WHAT YOU SHOULD DO. Identify and pull out each line of the entries in which "Preis" occurs.

DATA.
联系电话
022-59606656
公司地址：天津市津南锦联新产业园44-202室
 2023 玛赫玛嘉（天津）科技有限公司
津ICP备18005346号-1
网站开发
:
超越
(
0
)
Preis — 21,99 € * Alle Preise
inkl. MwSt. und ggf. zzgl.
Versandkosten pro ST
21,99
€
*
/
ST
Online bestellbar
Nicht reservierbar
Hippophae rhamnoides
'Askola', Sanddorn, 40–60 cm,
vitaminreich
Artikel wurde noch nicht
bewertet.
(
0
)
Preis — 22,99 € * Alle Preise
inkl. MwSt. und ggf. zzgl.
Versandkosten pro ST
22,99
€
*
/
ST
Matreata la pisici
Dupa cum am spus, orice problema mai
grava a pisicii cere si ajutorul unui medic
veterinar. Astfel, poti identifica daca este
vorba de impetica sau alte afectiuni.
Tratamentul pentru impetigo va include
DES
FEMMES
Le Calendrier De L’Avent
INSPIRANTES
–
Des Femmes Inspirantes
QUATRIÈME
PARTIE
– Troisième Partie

* * *

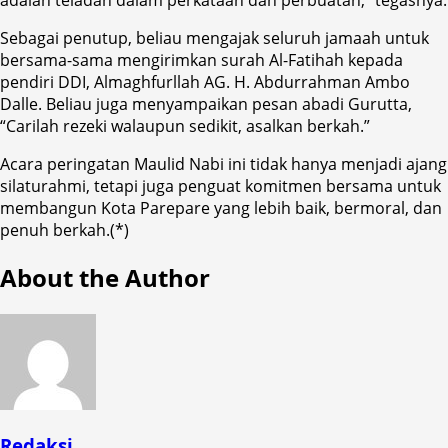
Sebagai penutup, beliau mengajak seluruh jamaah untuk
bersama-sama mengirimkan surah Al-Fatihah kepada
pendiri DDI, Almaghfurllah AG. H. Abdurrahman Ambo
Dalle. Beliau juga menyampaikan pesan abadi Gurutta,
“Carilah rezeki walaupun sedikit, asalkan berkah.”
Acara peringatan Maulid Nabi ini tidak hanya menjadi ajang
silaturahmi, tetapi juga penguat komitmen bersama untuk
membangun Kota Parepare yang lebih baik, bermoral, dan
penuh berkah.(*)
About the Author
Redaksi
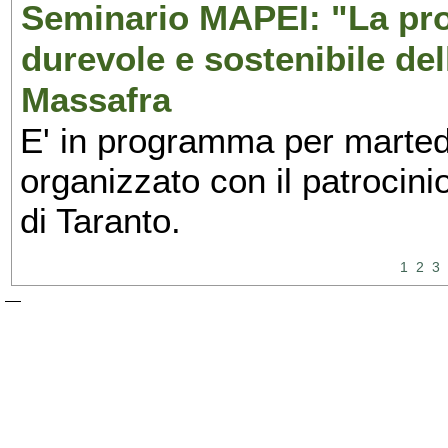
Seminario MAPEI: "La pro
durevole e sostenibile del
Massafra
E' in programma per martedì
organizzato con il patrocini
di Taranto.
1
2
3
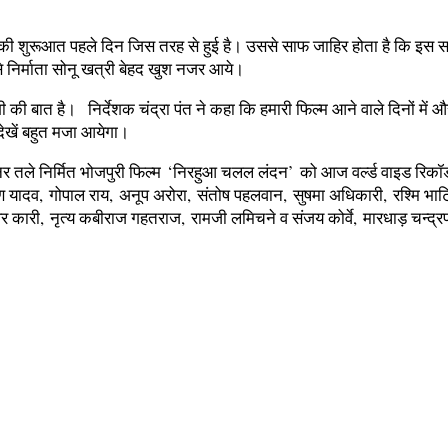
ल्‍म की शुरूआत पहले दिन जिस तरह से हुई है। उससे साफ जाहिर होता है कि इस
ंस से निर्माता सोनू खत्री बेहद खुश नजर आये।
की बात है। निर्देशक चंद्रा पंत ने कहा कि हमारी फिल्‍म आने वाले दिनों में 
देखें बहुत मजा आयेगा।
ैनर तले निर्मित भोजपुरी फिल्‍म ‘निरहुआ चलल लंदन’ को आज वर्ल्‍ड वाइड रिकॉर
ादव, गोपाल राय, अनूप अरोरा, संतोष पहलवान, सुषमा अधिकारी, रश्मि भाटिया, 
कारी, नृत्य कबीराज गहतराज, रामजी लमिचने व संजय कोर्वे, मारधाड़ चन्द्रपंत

EXERCISE ANSWER.
Preis — 21,99 € * Alle Preise
Preis — 22,99 € * Alle Preise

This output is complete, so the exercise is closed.